Shoe laces and ribbons are not good toys for cats. They are often ingested and cause blockages. Remember that cats have barbs on the tongues. If the lace or ribbons get stuck on their tongue they can't spit it out and end up swallowing. You can have supervised play session with these items, but never leave them out when you aren't around.


----------



## 10cats2dogs (Jun 16, 2013)

Agree with Doodlebug on the Nylabone issue! Even tho' I do get my dogs Nylabones, I keep a close eye on them for wear and tear, a lot of people don't! Once they start getting chewed down, they need to be replaced!!

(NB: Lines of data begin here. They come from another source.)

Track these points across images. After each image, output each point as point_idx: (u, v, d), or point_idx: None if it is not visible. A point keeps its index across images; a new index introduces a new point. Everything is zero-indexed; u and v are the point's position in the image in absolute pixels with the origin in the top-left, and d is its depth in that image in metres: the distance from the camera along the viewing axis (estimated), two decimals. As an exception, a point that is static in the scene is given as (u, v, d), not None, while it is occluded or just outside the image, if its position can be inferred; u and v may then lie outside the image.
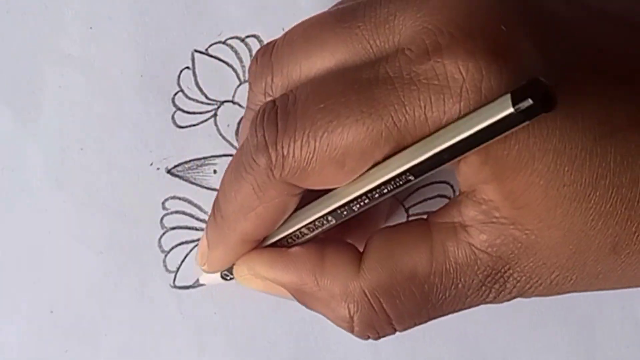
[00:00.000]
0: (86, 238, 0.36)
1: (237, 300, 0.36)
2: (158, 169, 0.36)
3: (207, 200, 0.36)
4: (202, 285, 0.35)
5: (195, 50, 0.36)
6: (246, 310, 0.36)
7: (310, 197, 0.29)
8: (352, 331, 0.30)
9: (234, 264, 0.32)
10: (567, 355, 0.36)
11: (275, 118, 0.27)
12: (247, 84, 0.36)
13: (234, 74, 0.36)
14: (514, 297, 0.28)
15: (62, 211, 0.36)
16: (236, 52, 0.36)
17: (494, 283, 0.28)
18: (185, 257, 0.36)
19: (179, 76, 0.36)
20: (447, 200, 0.36)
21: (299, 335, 0.36)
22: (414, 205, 0.36)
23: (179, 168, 0.36)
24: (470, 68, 0.25)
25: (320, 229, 0.29)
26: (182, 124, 0.36)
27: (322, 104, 0.26)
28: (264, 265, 0.30)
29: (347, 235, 0.33)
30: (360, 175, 0.27)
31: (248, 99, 0.31)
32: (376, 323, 0.29)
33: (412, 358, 0.36)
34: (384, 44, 0.27)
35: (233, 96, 0.36)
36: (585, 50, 0.27)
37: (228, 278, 0.33)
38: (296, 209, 0.30)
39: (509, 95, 0.23)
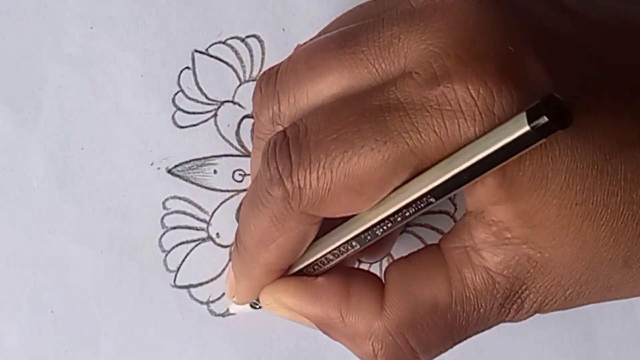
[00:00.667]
0: (86, 238, 0.35)
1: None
2: (158, 168, 0.36)
3: (207, 200, 0.36)
4: (232, 314, 0.35)
5: (196, 50, 0.36)
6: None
7: (330, 223, 0.29)
8: None
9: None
10: (567, 355, 0.36)
11: (287, 150, 0.27)
12: (247, 84, 0.36)
13: (234, 74, 0.36)
14: (531, 315, 0.29)
15: (62, 211, 0.36)
16: (236, 52, 0.36)
17: (512, 304, 0.28)
18: (185, 257, 0.36)
19: (179, 76, 0.36)
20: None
21: (299, 335, 0.36)
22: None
23: (180, 168, 0.36)
24: (481, 92, 0.25)
25: (344, 255, 0.29)
26: (183, 124, 0.36)
27: (335, 134, 0.26)
28: (289, 297, 0.30)
29: (362, 254, 0.32)
30: (381, 200, 0.27)
31: (255, 128, 0.31)
32: (401, 359, 0.29)
33: (413, 358, 0.36)
34: (390, 67, 0.26)
35: (233, 96, 0.36)
36: (591, 65, 0.27)
37: (257, 307, 0.33)
38: (318, 236, 0.30)
39: (524, 114, 0.23)
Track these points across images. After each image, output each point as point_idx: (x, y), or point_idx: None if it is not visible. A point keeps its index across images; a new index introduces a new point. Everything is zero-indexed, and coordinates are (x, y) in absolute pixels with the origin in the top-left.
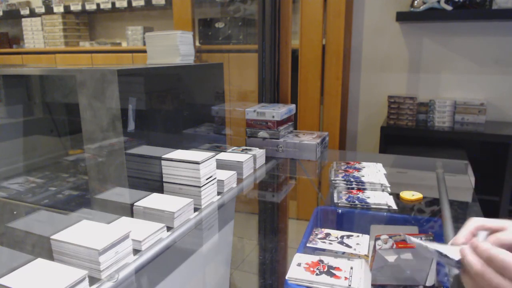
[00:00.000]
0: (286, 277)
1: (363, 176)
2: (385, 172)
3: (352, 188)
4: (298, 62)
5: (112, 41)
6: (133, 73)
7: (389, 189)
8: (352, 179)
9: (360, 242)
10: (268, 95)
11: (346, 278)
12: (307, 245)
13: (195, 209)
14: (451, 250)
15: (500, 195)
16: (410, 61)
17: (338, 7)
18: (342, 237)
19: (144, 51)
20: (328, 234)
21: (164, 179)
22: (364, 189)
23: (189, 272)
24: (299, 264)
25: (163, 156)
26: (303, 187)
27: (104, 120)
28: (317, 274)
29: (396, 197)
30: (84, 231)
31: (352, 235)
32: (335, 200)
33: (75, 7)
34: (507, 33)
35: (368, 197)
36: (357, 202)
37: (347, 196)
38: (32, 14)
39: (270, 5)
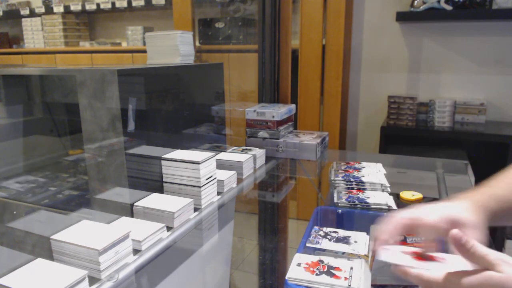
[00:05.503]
0: (286, 277)
1: (363, 176)
2: (385, 172)
3: (352, 188)
4: (298, 62)
5: (112, 41)
6: (133, 73)
7: (389, 189)
8: (352, 179)
9: (360, 242)
10: (268, 95)
11: (346, 278)
12: (307, 245)
13: (195, 209)
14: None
15: None
16: (410, 61)
17: (338, 7)
18: (342, 237)
19: (144, 51)
20: (328, 234)
21: (164, 179)
22: (364, 189)
23: (189, 272)
24: (299, 264)
25: (163, 156)
26: (303, 187)
27: (104, 120)
28: (317, 274)
29: (396, 197)
30: (84, 231)
31: (352, 235)
32: (335, 200)
33: (75, 7)
34: (507, 33)
35: (368, 197)
36: (357, 202)
37: (347, 196)
38: (32, 14)
39: (270, 5)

Also any kind of ribbon, string toy type of thing, definitely needs supervision, with cats, for the very reason Doodlebug said!


----------



## imuneekru (May 27, 2015)

Not a small piece, obviously. Tie a shoelace or ribbon to a stick and dangle it just out of reach--then drop it and let them think they "caught" it. Hours of fun. But yeah, small pieces of string left on the floor could get ingested, so clean up after your crafts.


----------



## Floridagal (Nov 2, 2014)

Found a catnip infused toy for Chelsea to have fun with today. It's made for cats. Sort of a wiggle worm type toy put out by PetStages (I think that was the name of something close.). Boy did she get stoned lol! Janus likes it also, so will have to get another one. Also found a spray from a company named Whisker City called No Chew. It has a bittering agent and citric acid. Boy if she can tolerate the nasty taste, nothing else is going to work. That taste stays with you - accidentally inhaled a teenie bit while spraying it.


----------



## 10cats2dogs (Jun 16, 2013)

Floridagal,
Sounds like you Scored!!
Also sounds like you have Happy Cats!
Sharon


----------